| kmemtrace - Kernel Memory Tracer |
| |
| by Eduard - Gabriel Munteanu |
| <eduard.munteanu@linux360.ro> |
| |
| I. Introduction |
| =============== |
| |
| kmemtrace helps kernel developers figure out two things: |
| 1) how different allocators (SLAB, SLUB etc.) perform |
| 2) how kernel code allocates memory and how much |
| |
| To do this, we trace every allocation and export information to the userspace |
| through the relay interface. We export things such as the number of requested |
| bytes, the number of bytes actually allocated (i.e. including internal |
| fragmentation), whether this is a slab allocation or a plain kmalloc() and so |
| on. |
| |
| The actual analysis is performed by a userspace tool (see section III for |
| details on where to get it from). It logs the data exported by the kernel, |
| processes it and (as of writing this) can provide the following information: |
| - the total amount of memory allocated and fragmentation per call-site |
| - the amount of memory allocated and fragmentation per allocation |
| - total memory allocated and fragmentation in the collected dataset |
| - number of cross-CPU allocation and frees (makes sense in NUMA environments) |
| |
| Moreover, it can potentially find inconsistent and erroneous behavior in |
| kernel code, such as using slab free functions on kmalloc'ed memory or |
| allocating less memory than requested (but not truly failed allocations). |
| |
| kmemtrace also makes provisions for tracing on some arch and analysing the |
| data on another. |
| |
| II. Design and goals |
| ==================== |
| |
| kmemtrace was designed to handle rather large amounts of data.

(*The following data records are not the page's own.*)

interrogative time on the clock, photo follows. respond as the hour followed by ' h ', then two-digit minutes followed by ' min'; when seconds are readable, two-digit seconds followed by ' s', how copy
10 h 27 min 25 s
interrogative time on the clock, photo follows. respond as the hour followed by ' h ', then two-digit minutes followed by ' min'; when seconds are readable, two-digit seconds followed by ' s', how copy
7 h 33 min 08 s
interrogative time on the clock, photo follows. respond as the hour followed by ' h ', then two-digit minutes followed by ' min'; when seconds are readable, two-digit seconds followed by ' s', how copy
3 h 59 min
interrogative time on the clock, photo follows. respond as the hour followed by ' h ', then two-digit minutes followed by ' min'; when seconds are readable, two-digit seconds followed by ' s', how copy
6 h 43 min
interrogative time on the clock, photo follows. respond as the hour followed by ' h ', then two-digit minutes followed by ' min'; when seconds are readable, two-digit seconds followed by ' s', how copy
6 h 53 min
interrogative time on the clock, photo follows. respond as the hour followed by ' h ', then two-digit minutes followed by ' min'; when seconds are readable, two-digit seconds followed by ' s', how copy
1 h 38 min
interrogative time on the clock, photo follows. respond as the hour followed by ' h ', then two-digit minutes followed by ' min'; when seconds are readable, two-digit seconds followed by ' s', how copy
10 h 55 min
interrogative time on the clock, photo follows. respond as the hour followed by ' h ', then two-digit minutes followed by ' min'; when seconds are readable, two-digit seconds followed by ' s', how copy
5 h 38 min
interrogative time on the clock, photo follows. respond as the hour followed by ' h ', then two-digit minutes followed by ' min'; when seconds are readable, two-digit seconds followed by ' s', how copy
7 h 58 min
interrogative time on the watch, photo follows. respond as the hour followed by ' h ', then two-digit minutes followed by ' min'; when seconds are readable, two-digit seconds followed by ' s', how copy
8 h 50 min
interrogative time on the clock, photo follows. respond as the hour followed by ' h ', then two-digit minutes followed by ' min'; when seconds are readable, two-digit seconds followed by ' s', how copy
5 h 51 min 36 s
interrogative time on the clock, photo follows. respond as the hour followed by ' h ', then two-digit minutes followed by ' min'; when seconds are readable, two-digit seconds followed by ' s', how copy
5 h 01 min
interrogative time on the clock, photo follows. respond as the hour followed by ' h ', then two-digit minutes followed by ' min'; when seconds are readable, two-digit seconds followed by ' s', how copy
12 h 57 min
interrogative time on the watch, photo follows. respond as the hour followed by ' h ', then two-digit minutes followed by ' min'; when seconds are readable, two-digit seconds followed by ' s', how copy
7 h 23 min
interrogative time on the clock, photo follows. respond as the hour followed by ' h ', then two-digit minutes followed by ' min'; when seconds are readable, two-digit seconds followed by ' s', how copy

Thus, it uses |
| the relay interface to export whatever is logged to userspace, which then |
| stores it. Analysis and reporting is done asynchronously, that is, after the |
| data is collected and stored. By design, it allows one to log and analyse |
| on different machines and different arches. |
| |
| As of writing this, the ABI is not considered stable, though it might not |
| change much. However, no guarantees are made about compatibility yet. When |
| deemed stable, the ABI should still allow easy extension while maintaining |
| backward compatibility. This is described further in Documentation/ABI. |
| |
| Summary of design goals: |
| - allow logging and analysis to be done across different machines |
| - be fast and anticipate usage in high-load environments (*) |
| - be reasonably extensible |
| - make it possible for GNU/Linux distributions to have kmemtrace |
| included in their repositories |
| |
| (*) - one of the reasons Pekka Enberg's original userspace data analysis |
| tool's code was rewritten from Perl to C (although this is more than a |
| simple conversion) |
| |
| |
| III. Quick usage guide |
| ====================== |
| |
| 1) Get a kernel that supports kmemtrace and build it accordingly (i.e. enable |
| CONFIG_KMEMTRACE). |
| |
| 2) Get the userspace tool and build it: |
| $ git-clone git://repo.or.cz/kmemtrace-user.git # current repository |
| $ cd kmemtrace-user/ |
| $ ./autogen.sh |
| $ ./configure |
| $ make |
| |
| 3) Boot the kmemtrace-enabled kernel if you haven't, preferably in the |
| 'single' runlevel (so that relay buffers don't fill up easily), and run |
| kmemtrace: |
| # '$' does not mean user, but root here. |
| $ mount -t debugfs none /sys/kernel/debug |
| $ mount -t proc none /proc |
| $ cd path/to/kmemtrace-user/ |
| $ ./kmemtraced |
| Wait a bit, then stop it with CTRL+C. |
| $ cat /sys/kernel/debug/kmemtrace/total_overruns # Check if we didn't |
| # overrun, should |
| # be zero. |
| $ (Optionally) [Run kmemtrace_check separately on each cpu[0-9]*.out file to |
| check its correctness] |
| $ ./kmemtrace-report |
| |
| Now you should have a nice and short summary of how the allocator performs. |
| |
| IV. FAQ and known issues |
| ======================== |
| |
| Q: 'cat /sys/kernel/debug/kmemtrace/total_overruns' is non-zero, how do I fix |
| this? Should I worry? |
| A: If it's non-zero, this affects kmemtrace's accuracy, depending on how |
| large the number is. You can fix it by supplying a higher |
| 'kmemtrace.subbufs=N' kernel parameter. |
| --- |
| |
| Q: kmemtrace_check reports errors, how do I fix this? Should I worry? |
| A: This is a bug and should be reported. It can occur for a variety of |
| reasons: |
| - possible bugs in relay code |
| - possible misuse of relay by kmemtrace |
| - timestamps being collected unorderly |
| Or you may fix it yourself and send us a patch. |
| --- |
| |
| Q: kmemtrace_report shows many errors, how do I fix this? Should I worry? |
| A: This is a known issue and I'm working on it. These might be true errors |
| in kernel code, which may have inconsistent behavior (e.g. allocating memory |
| with kmem_cache_alloc() and freeing it with kfree()). Pekka Enberg pointed |
| out this behavior may work with SLAB, but may fail with other allocators. |
| |
| It may also be due to lack of tracing in some unusual allocator functions. |
| |
| We don't want bug reports regarding this issue yet. |
| --- |
| |
| V. See also |
| =========== |
| |
| Documentation/kernel-parameters.txt |
| Documentation/ABI/testing/debugfs-kmemtrace |
| |